Retailers who endlessly raise their prices and don’t understand that consumers are stretched thin because of inflation are going to lose market share, said St. Louis Fed President James Bullard on Friday.
“A lot of CEOs have come on TV and said ‘oh I have lots of pricing power and I can do whatever I want and make a lot of money’,” Bullard said Friday, in an interview on the Fox Business Network.
“But I think some of them are going to get punched in the face here with the fact that consumers have to react” to higher inflation, he said.
Households only have so many dollars coming into their bank accounts and they have to decide what to buy. They are going to choose the basic necessity rather than the luxury good, Bullard added.
This dynamic will help inflation moderate, Bullard said.

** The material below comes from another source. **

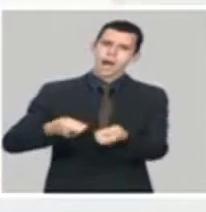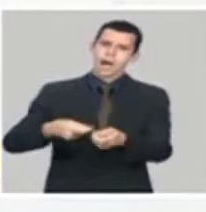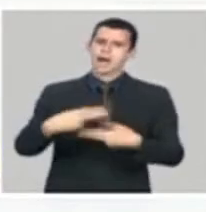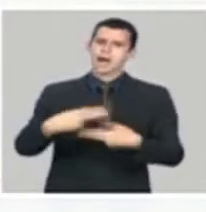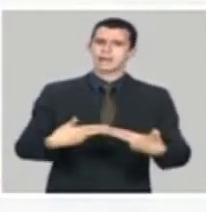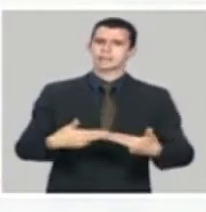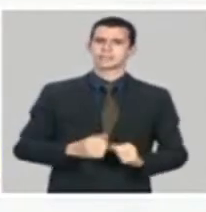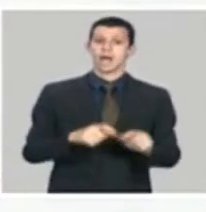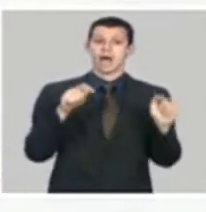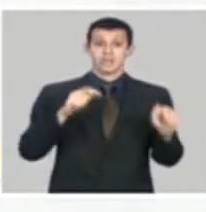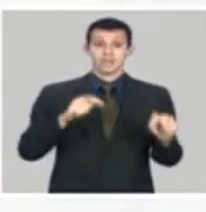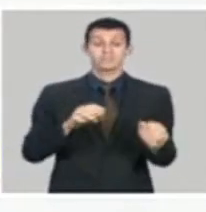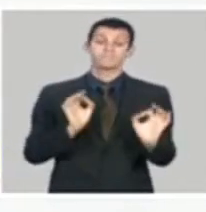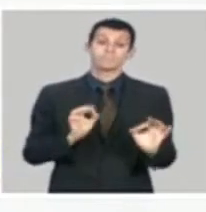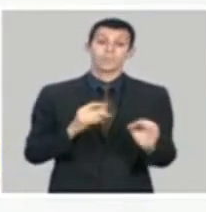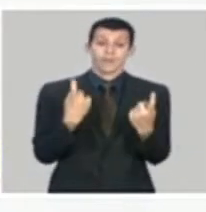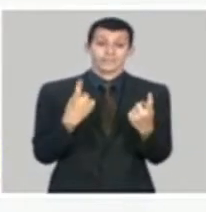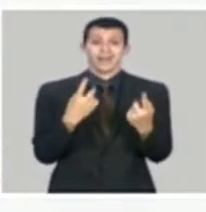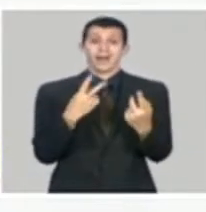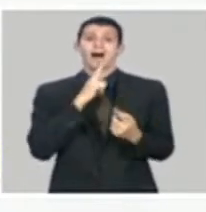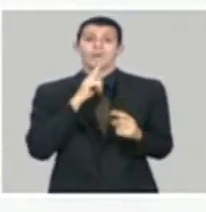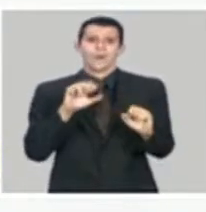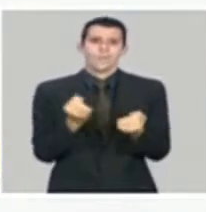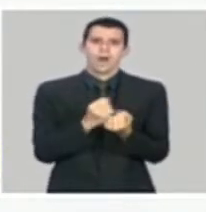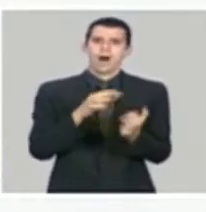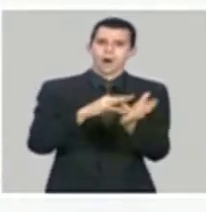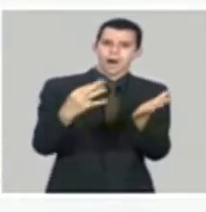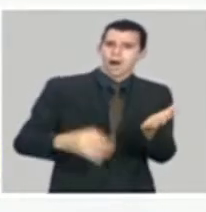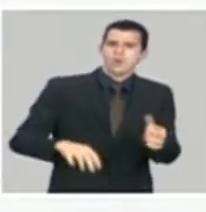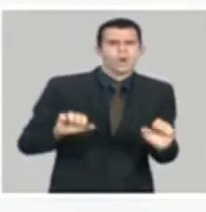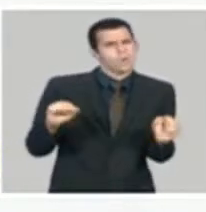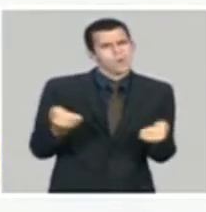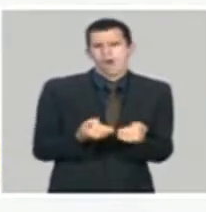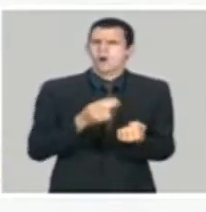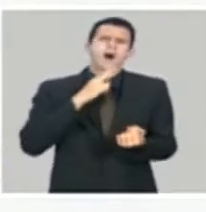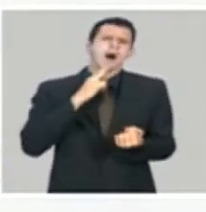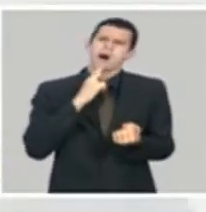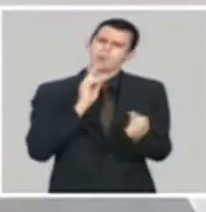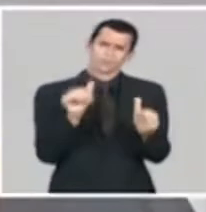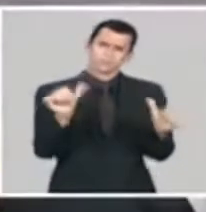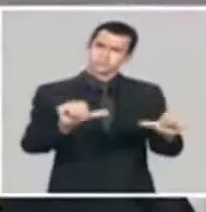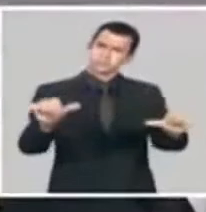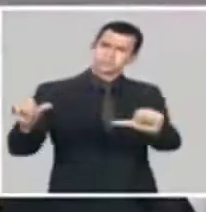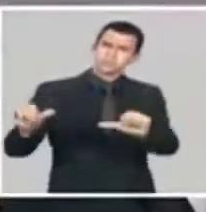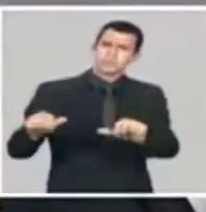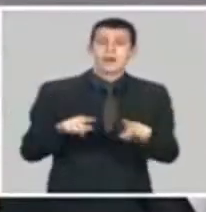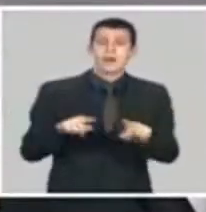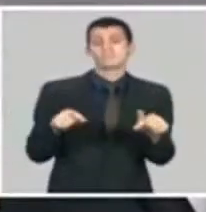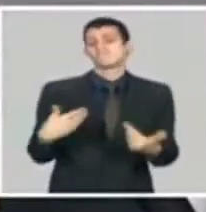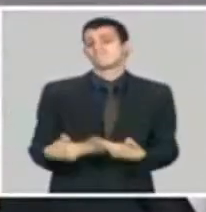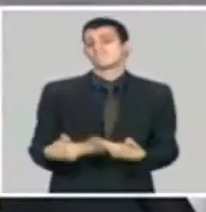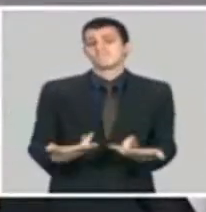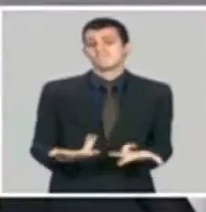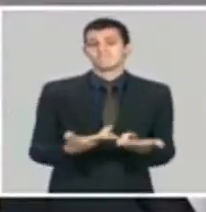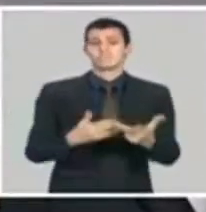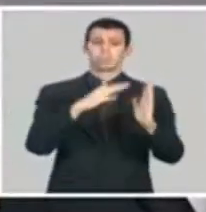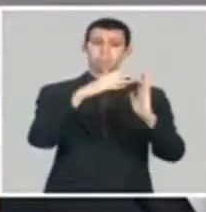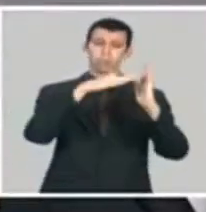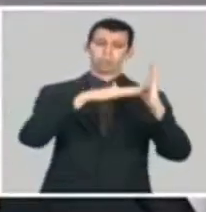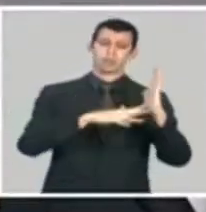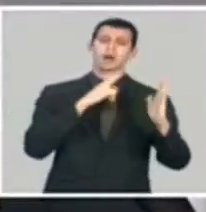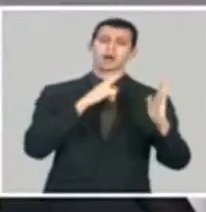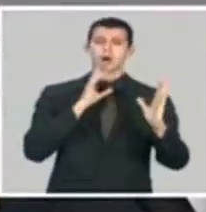hectómetros han disminuido. Ahora, el llenado nacional de los embarses es de un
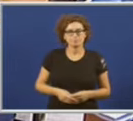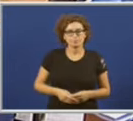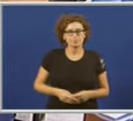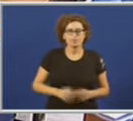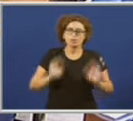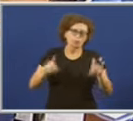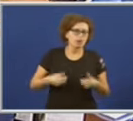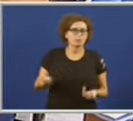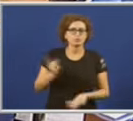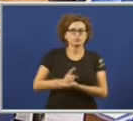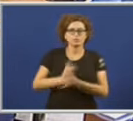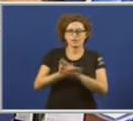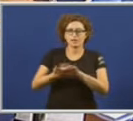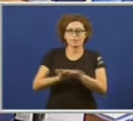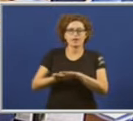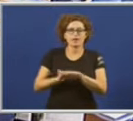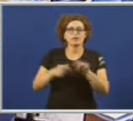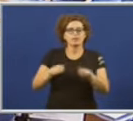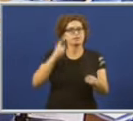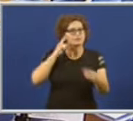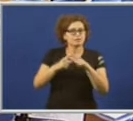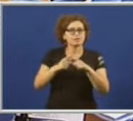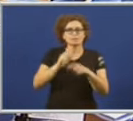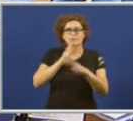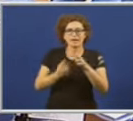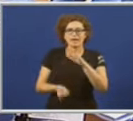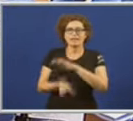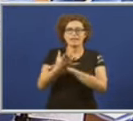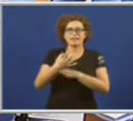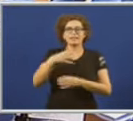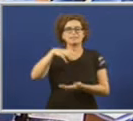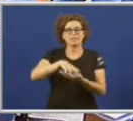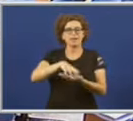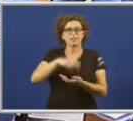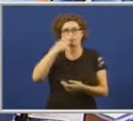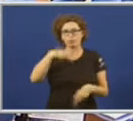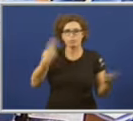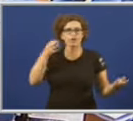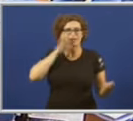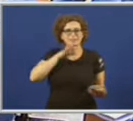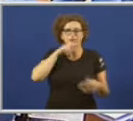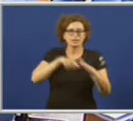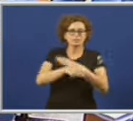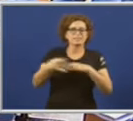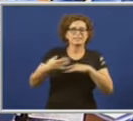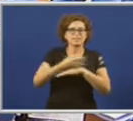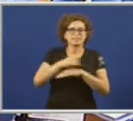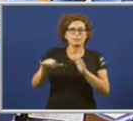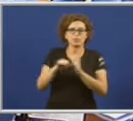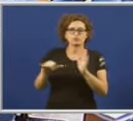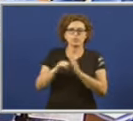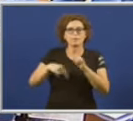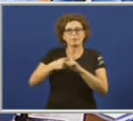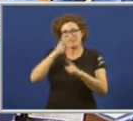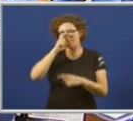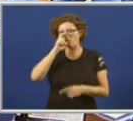Volvemos por riba da mesa a creación dun ente ferroviario público e galego que xestione o tren de proximidade e tamén o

In the interview, Bullard gave no indication that the stock market selloff this month had caused him to waver in his support for half-a-percentage point rate hikes at the Fed’s next two meetings in June and July.
Those two moves would lift the Fed’s benchmark fed funds rate up to a range of 1.75-2% by August.
“50 basis points is a good plan for now,” he said.
“We have to get inflation under control and I think we have a good plan to do so,” Bullard said.
Some of the repricing in the equity market might be due to the Fed, but other factors were also at play, he said.
Bullard said he still would like to see the Fed raise its benchmark interest rate up to 3.5% by the end of the year. That’s a more aggressive path than most of his colleagues are sketched out.
The St. Louis Fed president said getting up to a 3.5% rate might possibly allow the central bank to lower rates in 2023 or 2024.
Bullard downplayed fear of a recession or stagflation.
Stagflation means a recession with inflation continuing to move higher, he said.
“I don’t see that as a scenario right here,” Bullard said. In fact, he predicted U.S. economic growth will be stronger after June than it was in the first six months of the year.
And Bullard said it would take a “big shock” to push the U.S. into a recession and he doesn’t see that on the horizon.
Stocks closed flat after a volatile session on Friday as the S&P 500 SPX, +0.01% briefly fell into bear-market territory. The yield on the 10-year Treasury note TMUBMUSD10Y, 2.785% slipped below 2.8%.